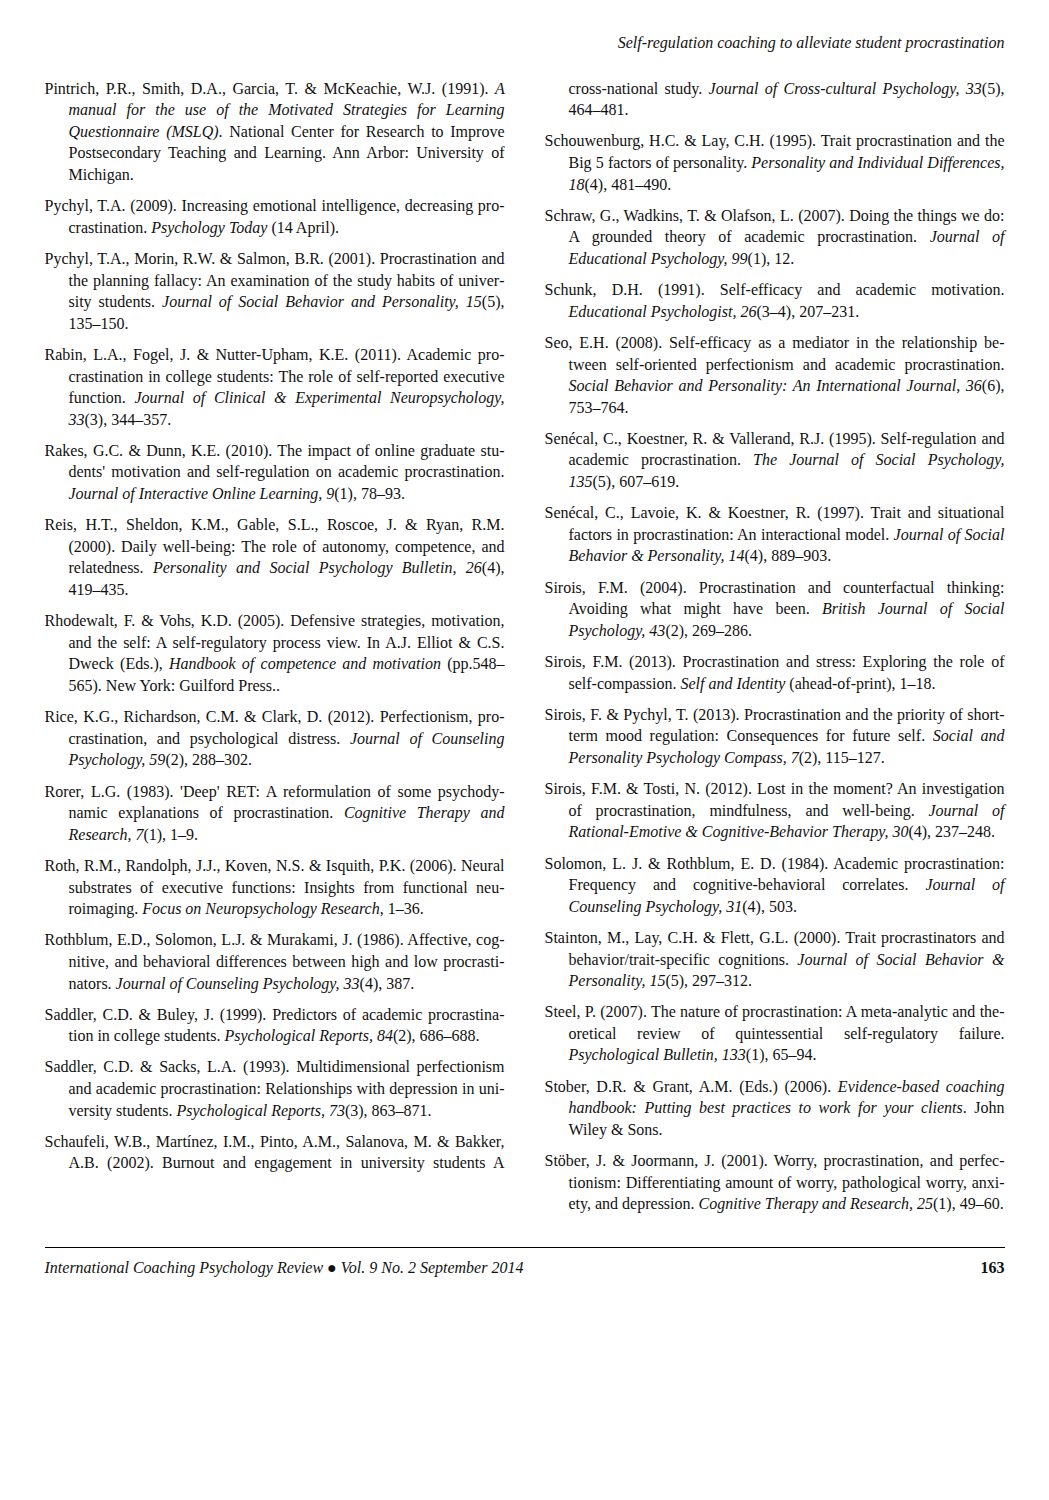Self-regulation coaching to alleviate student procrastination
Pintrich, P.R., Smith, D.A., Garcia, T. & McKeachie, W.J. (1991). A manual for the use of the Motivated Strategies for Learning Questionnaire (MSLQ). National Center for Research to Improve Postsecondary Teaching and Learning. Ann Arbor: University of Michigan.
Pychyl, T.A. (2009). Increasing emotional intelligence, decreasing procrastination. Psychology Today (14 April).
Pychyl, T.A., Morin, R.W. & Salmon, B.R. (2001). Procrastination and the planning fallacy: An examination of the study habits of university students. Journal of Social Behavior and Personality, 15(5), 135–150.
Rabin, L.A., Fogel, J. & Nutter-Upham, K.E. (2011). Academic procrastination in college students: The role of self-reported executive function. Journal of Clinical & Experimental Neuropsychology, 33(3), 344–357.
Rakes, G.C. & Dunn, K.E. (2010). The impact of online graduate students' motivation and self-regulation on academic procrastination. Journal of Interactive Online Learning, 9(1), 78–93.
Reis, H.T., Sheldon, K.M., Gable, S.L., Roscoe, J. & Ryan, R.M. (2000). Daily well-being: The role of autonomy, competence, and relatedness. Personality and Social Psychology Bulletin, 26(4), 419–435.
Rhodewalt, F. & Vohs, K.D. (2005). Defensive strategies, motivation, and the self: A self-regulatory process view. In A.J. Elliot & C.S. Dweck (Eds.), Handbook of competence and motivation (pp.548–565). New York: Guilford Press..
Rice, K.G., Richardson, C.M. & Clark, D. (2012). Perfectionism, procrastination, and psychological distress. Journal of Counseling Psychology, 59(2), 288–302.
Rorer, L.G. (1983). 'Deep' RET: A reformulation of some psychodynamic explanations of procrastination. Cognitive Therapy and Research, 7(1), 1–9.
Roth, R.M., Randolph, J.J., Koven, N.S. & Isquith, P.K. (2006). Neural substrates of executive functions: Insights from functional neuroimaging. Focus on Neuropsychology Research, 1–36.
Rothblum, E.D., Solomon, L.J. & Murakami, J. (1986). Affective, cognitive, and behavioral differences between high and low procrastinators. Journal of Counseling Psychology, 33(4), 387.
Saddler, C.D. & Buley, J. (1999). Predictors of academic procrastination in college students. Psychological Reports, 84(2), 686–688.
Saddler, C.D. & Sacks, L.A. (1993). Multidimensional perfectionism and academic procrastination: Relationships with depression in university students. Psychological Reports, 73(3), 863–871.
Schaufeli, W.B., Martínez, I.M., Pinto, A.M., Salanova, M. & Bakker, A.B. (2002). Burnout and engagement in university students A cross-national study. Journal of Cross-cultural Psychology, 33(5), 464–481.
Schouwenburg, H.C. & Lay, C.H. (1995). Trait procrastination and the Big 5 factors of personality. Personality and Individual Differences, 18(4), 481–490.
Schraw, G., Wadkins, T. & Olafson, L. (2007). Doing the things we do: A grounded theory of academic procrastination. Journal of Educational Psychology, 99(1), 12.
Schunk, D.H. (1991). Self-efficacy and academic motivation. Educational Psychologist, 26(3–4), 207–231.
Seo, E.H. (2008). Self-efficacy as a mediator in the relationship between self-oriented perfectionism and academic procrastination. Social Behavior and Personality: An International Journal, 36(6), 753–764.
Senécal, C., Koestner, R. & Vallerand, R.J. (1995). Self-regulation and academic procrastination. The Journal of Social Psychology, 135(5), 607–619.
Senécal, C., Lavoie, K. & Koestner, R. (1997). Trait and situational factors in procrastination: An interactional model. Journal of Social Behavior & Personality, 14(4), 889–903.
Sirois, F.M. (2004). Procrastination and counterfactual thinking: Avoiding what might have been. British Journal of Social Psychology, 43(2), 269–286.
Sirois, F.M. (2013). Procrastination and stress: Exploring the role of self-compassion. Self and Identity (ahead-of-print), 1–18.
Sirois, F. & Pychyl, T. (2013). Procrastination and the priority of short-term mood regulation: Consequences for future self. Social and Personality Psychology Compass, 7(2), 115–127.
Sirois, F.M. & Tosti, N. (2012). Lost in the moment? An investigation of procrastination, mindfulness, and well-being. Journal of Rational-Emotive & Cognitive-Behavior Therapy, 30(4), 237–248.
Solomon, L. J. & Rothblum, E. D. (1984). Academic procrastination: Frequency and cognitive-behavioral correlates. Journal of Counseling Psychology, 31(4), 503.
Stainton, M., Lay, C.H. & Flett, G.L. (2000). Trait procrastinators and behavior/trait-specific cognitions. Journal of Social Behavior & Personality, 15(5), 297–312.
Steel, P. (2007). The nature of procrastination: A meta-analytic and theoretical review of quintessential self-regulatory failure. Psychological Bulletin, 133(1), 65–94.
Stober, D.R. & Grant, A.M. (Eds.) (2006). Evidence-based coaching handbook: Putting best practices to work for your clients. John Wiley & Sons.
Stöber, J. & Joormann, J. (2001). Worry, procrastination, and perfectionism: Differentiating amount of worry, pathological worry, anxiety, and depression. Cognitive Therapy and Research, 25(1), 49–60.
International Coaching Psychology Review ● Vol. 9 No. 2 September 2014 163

* * *

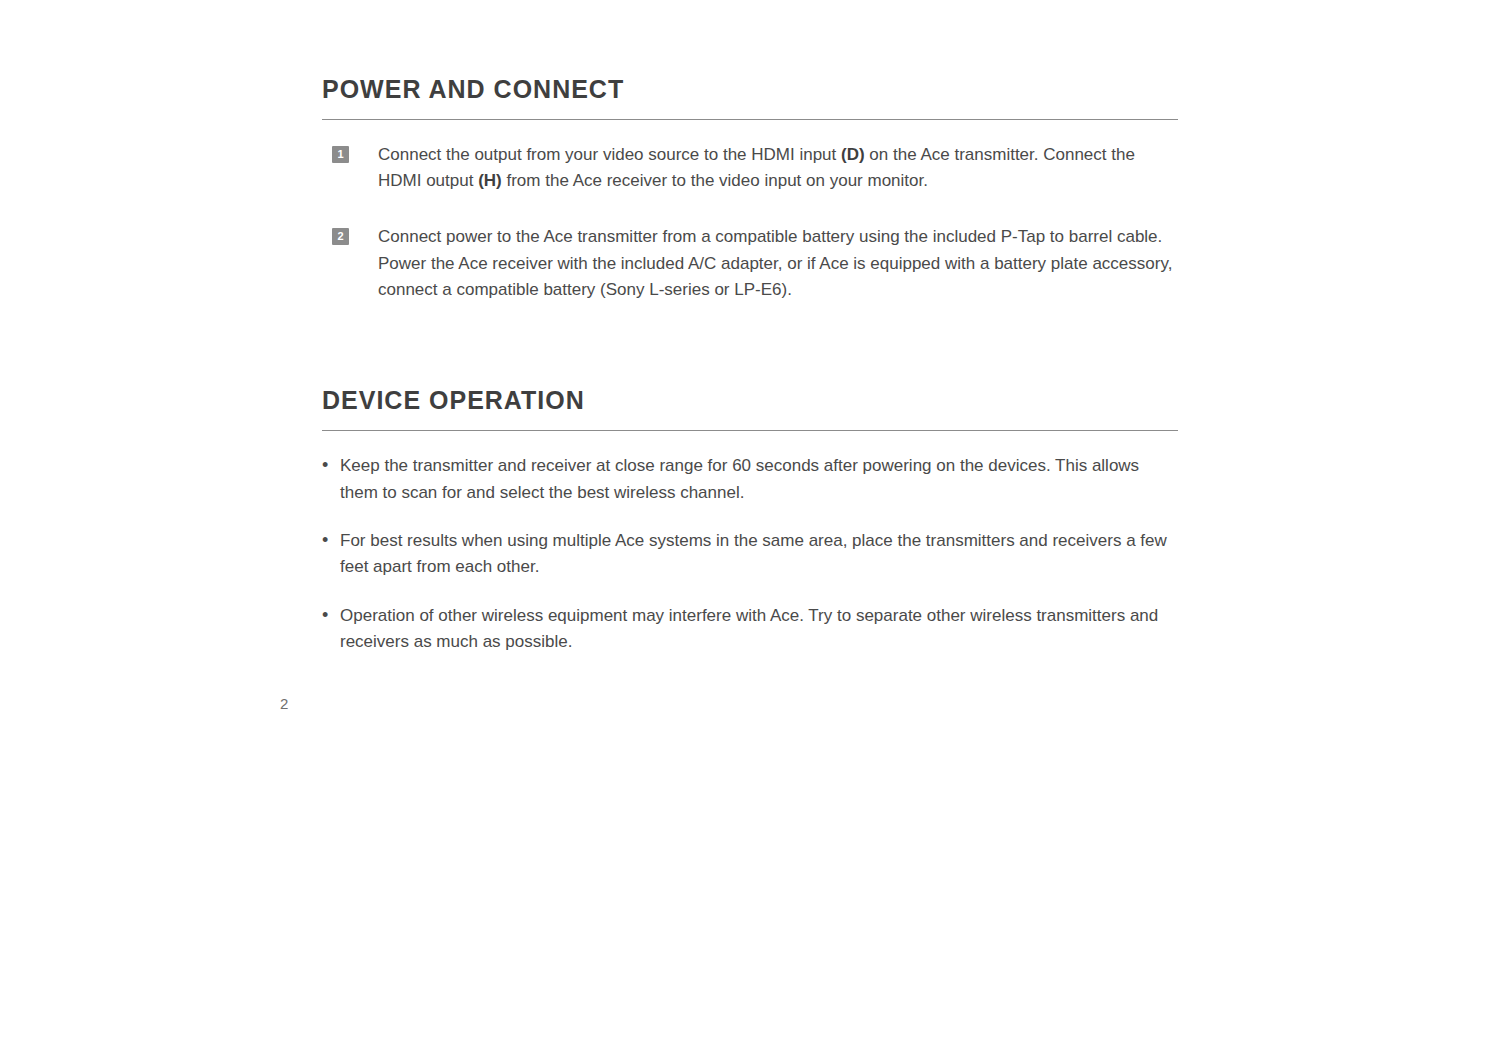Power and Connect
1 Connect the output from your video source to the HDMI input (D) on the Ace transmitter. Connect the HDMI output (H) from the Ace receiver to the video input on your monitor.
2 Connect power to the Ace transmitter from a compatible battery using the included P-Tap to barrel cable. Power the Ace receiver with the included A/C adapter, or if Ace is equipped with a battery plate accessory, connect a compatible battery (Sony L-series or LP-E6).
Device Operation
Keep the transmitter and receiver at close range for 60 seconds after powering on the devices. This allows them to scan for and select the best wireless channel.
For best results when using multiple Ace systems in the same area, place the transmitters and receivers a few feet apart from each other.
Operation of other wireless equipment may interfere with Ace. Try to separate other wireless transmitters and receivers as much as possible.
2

**PROBLEM:**
Reproduce exactly the lines of the data above that run from the line with "Self-regulation coaching to" down to the line with "Roth, R.M., Randolph, J.J., Koven, N.S.", both ends included. Pictures do not belong in the copy.

**TASK OUTPUT:**
Self-regulation coaching to alleviate student procrastination
Pintrich, P.R., Smith, D.A., Garcia, T. & McKeachie, W.J. (1991). A manual for the use of the Motivated Strategies for Learning Questionnaire (MSLQ). National Center for Research to Improve Postsecondary Teaching and Learning. Ann Arbor: University of Michigan.
Pychyl, T.A. (2009). Increasing emotional intelligence, decreasing procrastination. Psychology Today (14 April).
Pychyl, T.A., Morin, R.W. & Salmon, B.R. (2001). Procrastination and the planning fallacy: An examination of the study habits of university students. Journal of Social Behavior and Personality, 15(5), 135–150.
Rabin, L.A., Fogel, J. & Nutter-Upham, K.E. (2011). Academic procrastination in college students: The role of self-reported executive function. Journal of Clinical & Experimental Neuropsychology, 33(3), 344–357.
Rakes, G.C. & Dunn, K.E. (2010). The impact of online graduate students' motivation and self-regulation on academic procrastination. Journal of Interactive Online Learning, 9(1), 78–93.
Reis, H.T., Sheldon, K.M., Gable, S.L., Roscoe, J. & Ryan, R.M. (2000). Daily well-being: The role of autonomy, competence, and relatedness. Personality and Social Psychology Bulletin, 26(4), 419–435.
Rhodewalt, F. & Vohs, K.D. (2005). Defensive strategies, motivation, and the self: A self-regulatory process view. In A.J. Elliot & C.S. Dweck (Eds.), Handbook of competence and motivation (pp.548–565). New York: Guilford Press..
Rice, K.G., Richardson, C.M. & Clark, D. (2012). Perfectionism, procrastination, and psychological distress. Journal of Counseling Psychology, 59(2), 288–302.
Rorer, L.G. (1983). 'Deep' RET: A reformulation of some psychodynamic explanations of procrastination. Cognitive Therapy and Research, 7(1), 1–9.
Roth, R.M., Randolph, J.J., Koven, N.S. & Isquith, P.K. (2006). Neural substrates of executive functions: Insights from functional neuroimaging. Focus on Neuropsychology Research, 1–36.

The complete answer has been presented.